A possible alternative that currently is being tested is to perform together with the organ transplantation, simultaneously a transplantation of the stem cells in the bone marrow. This means that the own stem cells which are responsible for the production of the white blood cells of the receptor are being replaced by the stem cells of the donor. When succeeding at this, this would mean that the white blood cells which will be produced by the receptor are identical to those of the donor and the transplanted organ coming from the same donor would no longer be recognized as foreign. This should allow us to prevent rejection with much less (and sometimes even no) rejection medication and could protect the receptor from the long-term disadvantageous of this medication.
At the moment, the experience with this type of procedure is still limited and there are only a few of such combined organ + stem cell transplantation that have been performed in humans (exclusively kidney + stem cell transplantation). There is a much more preparation necessary than with a single organ transplantation considering that the receptor must undergo a preliminary treatment to suppress the own stem cells. This preliminary treatment may take several days, only then the combined transplantation can be performed.
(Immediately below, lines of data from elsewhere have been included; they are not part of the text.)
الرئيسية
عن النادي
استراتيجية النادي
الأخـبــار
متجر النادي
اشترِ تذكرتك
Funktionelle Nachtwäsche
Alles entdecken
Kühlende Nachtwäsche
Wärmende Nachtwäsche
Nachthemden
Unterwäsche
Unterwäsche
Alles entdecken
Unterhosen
Although this concept seems in theory an ideal solution, there are still quite a lot of hurdles that stand in the way of a more widespread application of this treatment. This remains for the time being an experimental intervention and just a handful of centers in the world have the experience and the competence to do this. Neither in Belgium nor in the Netherlands are combined organ and stem cell transplantation being carried out.
Because of the need of a preliminary treatment, a combined organ and stem cell transplantation is currently only possible when the transplanted organ(s) are coming from a living donor (a relative or friend who volunteers to donate an organ). Organ transplantation with an organ from a brain death donor does not allow sufficient time to perform this preliminary treatment. Live donation is an well-established alternative for kidney transplantation. But there is much less experience with live donation of lungs, merely a few lung transplantation centres worldwide are using living donors for a lung transplantation. Considering the fact that we need 2 lungs, for a lung transplantation in a person with CF, live donation of lungs for CF donors will requires 2 donor. From each donor the lower lobe (lower part of the lung) is removed and subsequently implanted in the receptor. The fact that we need 2 donors virtually excludes the possibility of a potential combined lung and stem cell transplantation since a stem cell transplantation with stem cells of 2 different donors is not possible. Furthermore the preliminary treatment of stem cell transplantation consists of a treatment to suppress the own stem cells in the receptor just before and a few weeks after the transplantation, until the new stem cells from the donor provide the bone marrow and blood from the receptor with new white blood cells. In this period there is a greatly increased risk of infections which may be extremely problematic in patients with CF.
At the moment not a lot of additional information is available and this treatment is still very experimental. At this moment it is impossible to predict whether combined organ and stem cell transplantations will be a viable option for lung transplantation in persons with CF.